See no evil. Why didn’t the demon bind him so he could do no evil?
“Please go inside and secure all of the doors,” Keeper requested calmly.
“I don’t think I want to be inside,” I admitted on a whisper, inching closer to his back. Not to mention that he was the one who told me no one needed keys in this place.
He looked over his shoulder at me, a perplexed expression wrinkling his forehead just slightly. “You will be safe. I wouldn’t send you into danger, but I will keep you from it, or it from you.”
Swallowing down my fear, I opened the door and backed into the house, watching Keeper jump up onto the railing, standing tall and raising his arms in the air. The crows swirled around the Lesson, disorienting the beast.
Keeper jumped off the balcony and then I couldn’t see him anymore. I locked the glass door and ran to the front door to lock it, too. The windows were beyond m
y control. Most were stuck either up or down, and those that were up wouldn’t close no matter how hard I pushed. They were frozen. Maybe it was how the person who lived there made them or remembered them, and they brought the whole thing here like this. Maybe it couldn’t change.

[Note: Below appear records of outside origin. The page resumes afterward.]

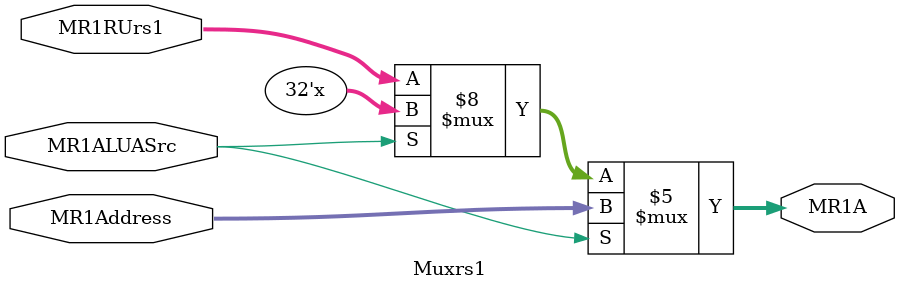
<source format=sv>
module Muxrs1(
  input [31:0] MR1Address,
  input [31:0] MR1RUrs1,
  input MR1ALUASrc,
  output reg [31:0] MR1A
);
  
  always@(*) begin
    if (MR1ALUASrc == 0)
      MR1A = MR1RUrs1;
    if (MR1ALUASrc == 1)
      MR1A = MR1Address;
  end
endmodule
</source>
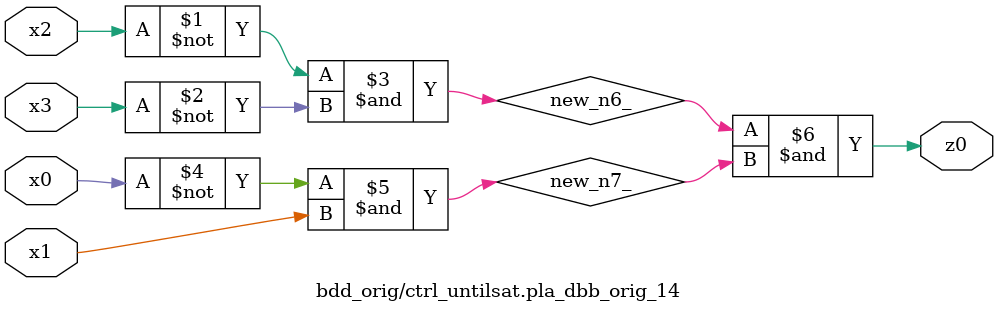
<source format=v>

module \bdd_orig/ctrl_untilsat.pla_dbb_orig_14  ( 
    x0, x1, x2, x3,
    z0  );
  input  x0, x1, x2, x3;
  output z0;
  wire new_n6_, new_n7_;
  assign new_n6_ = ~x2 & ~x3;
  assign new_n7_ = ~x0 & x1;
  assign z0 = new_n6_ & new_n7_;
endmodule



</source>
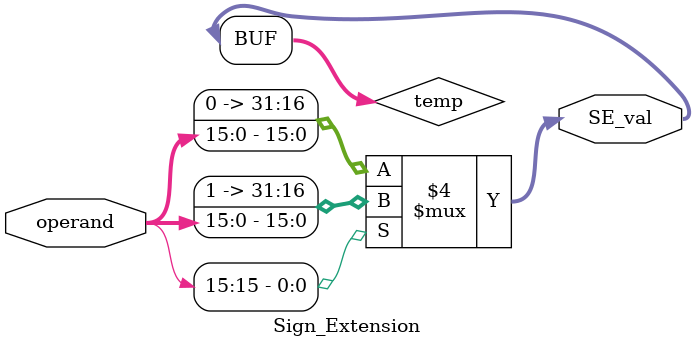
<source format=v>
`timescale 1ns / 1ps
module Sign_Extension(
    input [15:0] operand,
    output [31:0] SE_val
    );
reg[31:0]  temp;
always@(operand)
begin
  if(operand[15]==0)
  temp={{16{1'b0}},operand};
  else
  temp={{16{1'b1}},operand};
end
assign SE_val=temp;
endmodule

</source>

From the window, I watched as the birds carried the threat away, dragging the Lesson away from the approaching Keeper. But then I saw the rest of the Lessons waiting nearby and wondered how there would ever be enough crows to combat them all. There were at least a hundred, some without eyes, others with tar dripping from their ears, and others with sealed black spots where their mouths had once been.
I ran to the kitchen, searching for a butcher knife—anything I could use as a weapon. Keeper would need help with this hellish army.
The ones who couldn’t speak? They were the most dangerous, I learned. Because while the others had control of their voices and screamed and bellowed, the ones with no mouth were unable to make any sound whatsoever. Just as I reminded myself of the formidable threat, I realized I shouldn’t speak of the devil. He would appear.
Two hands grabbed my throat from behind, wrenching me to the side and throwing me against the refrigerator. My head swam with black dots, but the pain in my ankle kept me lucid. Fuck. Me. This guy was strong. “Keeper!” I bellowed.
The Lesson needed to be taught a lesson, and I was in no shape to give him one. The windows burst open, angry wind swirling inside along with a torrent of crows. Feathers, once light and delicate as air, soft as down, were driven toward the silent monster. They skewered him, sharp as needles, each embedding into his flesh until he was covered, stumbling toward an escape he wouldn’t find.
I covered my head with my forearms as he passed me by, my mind buzzing with a strange static. A soft touch on my shoulder made me jump. “It’s me,” Keeper said softly, crouching at my side.
“Did you do that to him? Did you have the crows kill him?”
He didn’t answer right away and didn’t look me in the eye when he answered. “Yes.”